(Extracted rows)
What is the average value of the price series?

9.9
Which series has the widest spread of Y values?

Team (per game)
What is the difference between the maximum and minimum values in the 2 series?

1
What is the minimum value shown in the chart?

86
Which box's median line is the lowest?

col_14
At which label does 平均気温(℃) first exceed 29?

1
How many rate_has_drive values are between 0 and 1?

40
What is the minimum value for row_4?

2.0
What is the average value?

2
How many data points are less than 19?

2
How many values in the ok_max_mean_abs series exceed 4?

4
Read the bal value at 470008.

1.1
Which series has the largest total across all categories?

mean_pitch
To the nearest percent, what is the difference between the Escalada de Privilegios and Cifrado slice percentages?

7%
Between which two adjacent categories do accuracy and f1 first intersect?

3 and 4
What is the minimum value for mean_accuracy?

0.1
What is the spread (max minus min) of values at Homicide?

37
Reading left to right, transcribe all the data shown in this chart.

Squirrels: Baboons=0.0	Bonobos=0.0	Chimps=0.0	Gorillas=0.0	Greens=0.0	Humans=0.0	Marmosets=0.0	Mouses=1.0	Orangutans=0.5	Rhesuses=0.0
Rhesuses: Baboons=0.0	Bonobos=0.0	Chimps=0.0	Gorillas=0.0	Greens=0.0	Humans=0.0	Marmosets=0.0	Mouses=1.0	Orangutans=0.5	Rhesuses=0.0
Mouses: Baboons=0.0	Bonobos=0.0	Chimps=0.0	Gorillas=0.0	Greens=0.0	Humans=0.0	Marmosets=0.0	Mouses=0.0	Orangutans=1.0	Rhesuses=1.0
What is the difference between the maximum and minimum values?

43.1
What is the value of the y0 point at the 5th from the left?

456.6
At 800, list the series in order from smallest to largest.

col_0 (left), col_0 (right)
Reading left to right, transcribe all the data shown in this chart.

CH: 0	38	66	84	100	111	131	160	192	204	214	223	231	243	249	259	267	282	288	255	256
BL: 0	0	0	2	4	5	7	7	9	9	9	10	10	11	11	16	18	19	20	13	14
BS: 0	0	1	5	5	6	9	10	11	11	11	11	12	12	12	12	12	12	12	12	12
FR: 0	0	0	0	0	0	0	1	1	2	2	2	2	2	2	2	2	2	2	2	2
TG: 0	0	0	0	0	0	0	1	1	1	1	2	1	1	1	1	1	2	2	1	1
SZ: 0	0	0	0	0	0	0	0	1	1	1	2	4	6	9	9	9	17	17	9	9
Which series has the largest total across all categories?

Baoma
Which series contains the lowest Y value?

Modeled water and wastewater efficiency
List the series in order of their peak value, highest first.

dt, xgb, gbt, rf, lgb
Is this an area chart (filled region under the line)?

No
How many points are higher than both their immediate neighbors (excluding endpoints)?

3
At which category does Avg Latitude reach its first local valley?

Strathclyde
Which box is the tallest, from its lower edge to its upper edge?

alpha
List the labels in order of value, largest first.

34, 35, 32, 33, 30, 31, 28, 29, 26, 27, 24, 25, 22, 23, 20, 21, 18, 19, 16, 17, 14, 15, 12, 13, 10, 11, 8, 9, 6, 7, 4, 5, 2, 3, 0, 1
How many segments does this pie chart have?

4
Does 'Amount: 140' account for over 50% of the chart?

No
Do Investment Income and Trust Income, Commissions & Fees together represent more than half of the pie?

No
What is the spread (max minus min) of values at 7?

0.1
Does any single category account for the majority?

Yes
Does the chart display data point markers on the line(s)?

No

ABOUT THIS TASK
Find each row above that contains the word "Bonobos" and copy that row in full. The match is case-sensitive.

RESULT OF THE TASK
Squirrels: Baboons=0.0	Bonobos=0.0	Chimps=0.0	Gorillas=0.0	Greens=0.0	Humans=0.0	Marmosets=0.0	Mouses=1.0	Orangutans=0.5	Rhesuses=0.0
Rhesuses: Baboons=0.0	Bonobos=0.0	Chimps=0.0	Gorillas=0.0	Greens=0.0	Humans=0.0	Marmosets=0.0	Mouses=1.0	Orangutans=0.5	Rhesuses=0.0
Mouses: Baboons=0.0	Bonobos=0.0	Chimps=0.0	Gorillas=0.0	Greens=0.0	Humans=0.0	Marmosets=0.0	Mouses=0.0	Orangutans=1.0	Rhesuses=1.0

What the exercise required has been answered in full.